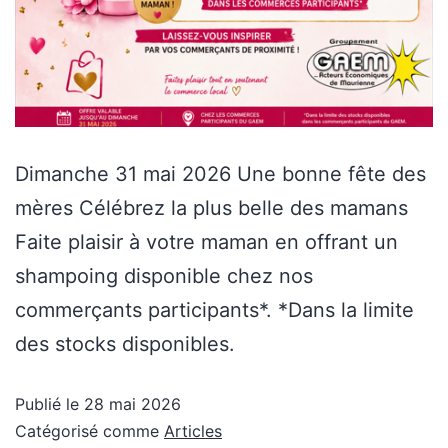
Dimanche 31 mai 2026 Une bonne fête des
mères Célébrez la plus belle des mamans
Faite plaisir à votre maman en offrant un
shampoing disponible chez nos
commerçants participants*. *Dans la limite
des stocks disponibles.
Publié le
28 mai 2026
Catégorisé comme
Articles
- - - - -
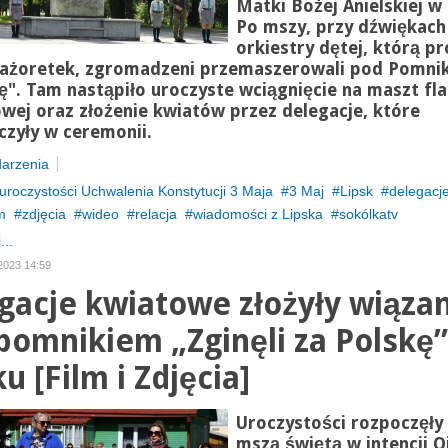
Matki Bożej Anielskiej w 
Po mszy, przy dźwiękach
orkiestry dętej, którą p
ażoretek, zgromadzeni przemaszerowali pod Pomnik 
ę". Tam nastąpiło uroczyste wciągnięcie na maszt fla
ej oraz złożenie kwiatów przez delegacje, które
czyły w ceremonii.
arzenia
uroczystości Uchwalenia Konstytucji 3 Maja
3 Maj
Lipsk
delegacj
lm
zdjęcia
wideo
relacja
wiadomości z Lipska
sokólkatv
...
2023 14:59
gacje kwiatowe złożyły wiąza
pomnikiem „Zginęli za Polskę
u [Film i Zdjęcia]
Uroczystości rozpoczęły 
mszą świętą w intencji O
- - - - -
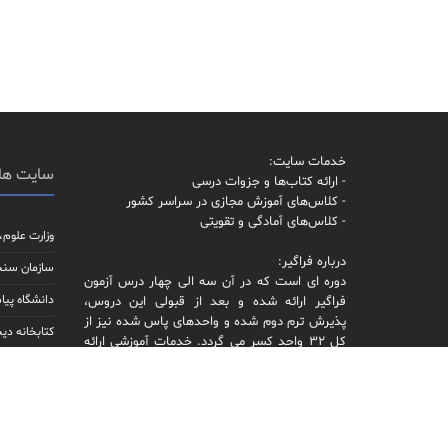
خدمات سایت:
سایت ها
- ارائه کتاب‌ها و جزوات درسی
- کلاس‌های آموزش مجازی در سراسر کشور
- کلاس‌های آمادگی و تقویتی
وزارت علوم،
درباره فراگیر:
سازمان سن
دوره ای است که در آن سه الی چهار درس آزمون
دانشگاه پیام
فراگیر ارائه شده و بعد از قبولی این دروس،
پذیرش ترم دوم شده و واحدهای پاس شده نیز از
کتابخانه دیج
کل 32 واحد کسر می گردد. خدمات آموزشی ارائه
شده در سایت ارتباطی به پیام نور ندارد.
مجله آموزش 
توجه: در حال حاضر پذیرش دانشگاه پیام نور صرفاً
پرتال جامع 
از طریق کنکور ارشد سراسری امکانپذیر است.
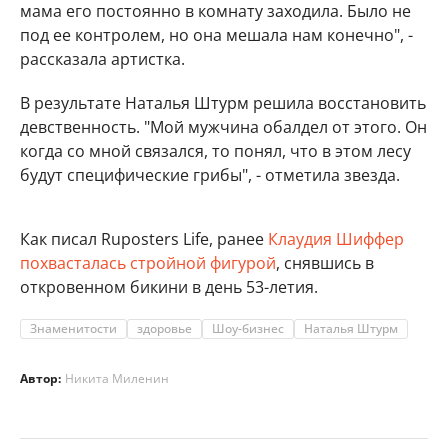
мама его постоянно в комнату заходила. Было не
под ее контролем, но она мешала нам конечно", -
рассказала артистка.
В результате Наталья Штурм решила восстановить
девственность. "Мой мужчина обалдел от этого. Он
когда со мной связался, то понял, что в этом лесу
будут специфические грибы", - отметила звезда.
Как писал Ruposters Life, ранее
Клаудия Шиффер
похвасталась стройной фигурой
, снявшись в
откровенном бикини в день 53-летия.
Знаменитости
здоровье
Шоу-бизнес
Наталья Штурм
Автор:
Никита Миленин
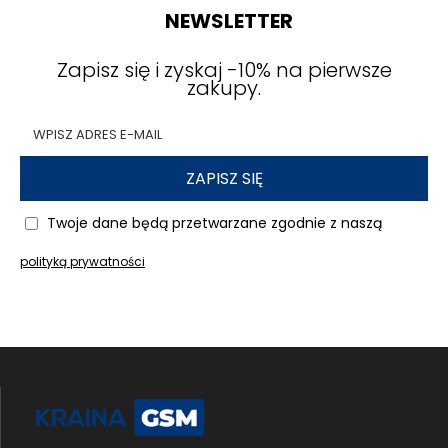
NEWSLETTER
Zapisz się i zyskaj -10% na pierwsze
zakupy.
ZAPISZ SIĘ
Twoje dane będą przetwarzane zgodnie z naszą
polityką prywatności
- - - - -
If a line of the records includes the string "ارائه", copy it out.

Task response =
- ارائه کتاب‌ها و جزوات درسی
فراگیر ارائه شده و بعد از قبولی این دروس،
کل 32 واحد کسر می گردد. خدمات آموزشی ارائه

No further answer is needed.